The Tribunal engaged in a process of indicative
reasoning and made findings that
were open to it on the available evidence. The rejection of the
applicant’s claims and evidence
was due to the fact that they were not
credible and she was not believed. An assessment of credibility is, to use an
oft quoted
expression, a matter par excellence for the
Tribunal.[18]
- I
conclude that the applicant is unable to demonstrate an arguable case of
jurisdictional error by the Tribunal. Accordingly, I will
order that the
application be dismissed pursuant to rule 44.12(1)(a) of the Federal Circuit
Court Rules 2001(Cth) (Federal Circuit Court Rules).
- In
consequence of the dismissal of the application, the Minister seeks an order for
costs in accordance with the Court’s scale.

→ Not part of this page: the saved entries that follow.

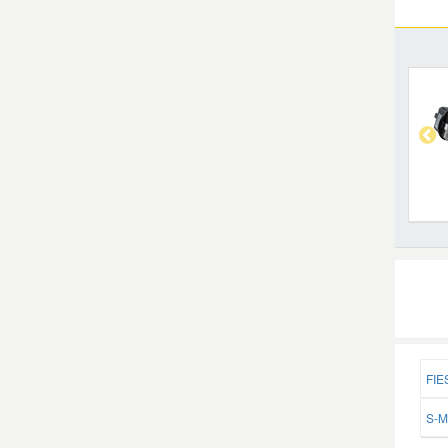
FIE
S-M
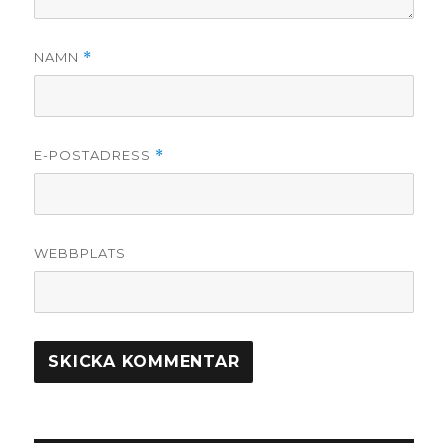
NAMN
*
E-POSTADRESS
*
WEBBPLATS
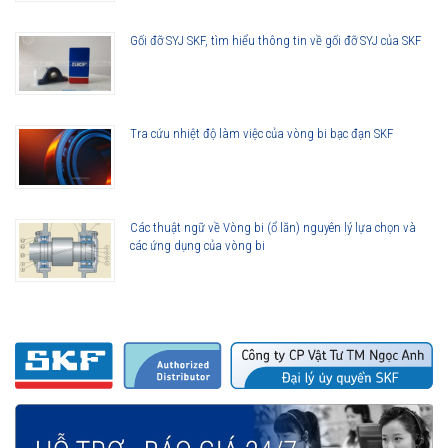
Gối đỡ SYJ SKF, tìm hiểu thông tin về gối đỡ SYJ của SKF
Tra cứu nhiệt độ làm việc của vòng bi bạc đạn SKF
Các thuật ngữ về Vòng bi (ổ lăn) nguyên lý lựa chọn và
các ứng dụng của vòng bi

The applicant was uncertain
what she should say in relation to costs. I explained the basis for the
assessment of costs and the
consequences of making an order in a fixed amount.
The applicant did not make any further submissions.
- I
will order the applicant to pay the first respondent’s costs and
disbursements of and incidental to the application in the
sum of $3,416 in
accordance with rule 44.15(1) and item 2 of Division 1 of Part 3 to the Federal
Circuit Court Rules.
I certify that the preceding
twenty-nine (29) paragraphs are a true copy of the reasons for judgment of Judge
Driver
Associate:
Date: 4 May
2016
[1] Court Book (CB) 4.
[2] CB 5.
[3] CB
3-42.
[4] CB
79.
[5] CB
103-108.
[6] CB
132.
[7] CB
131-156.
[8] [2015] FCAFC
87.
[9] [2015] FCAFC
88.
[10] CB
1-2.
[11] CB
9-12.
[12] CB 102.
[13] CB
86-87.
[14] CB 135.
[15] CB 4.
[16] CB
9.
[17] CB 135-138.
[18] Re Minister for
Immigration; Ex parte Durairajasingham (2000) 168 ALR 407 at [67] per McHugh
J. A credibility finding is sound if it was "open to [the Tribunal] on the
material, was based on rational grounds
and was arrived at on consideration of
matters that were logically probative of the issue of credibility": see
Kopalapillai v Minister for Immigration [1998] FCA 1126; (1998) 86 FCR 547.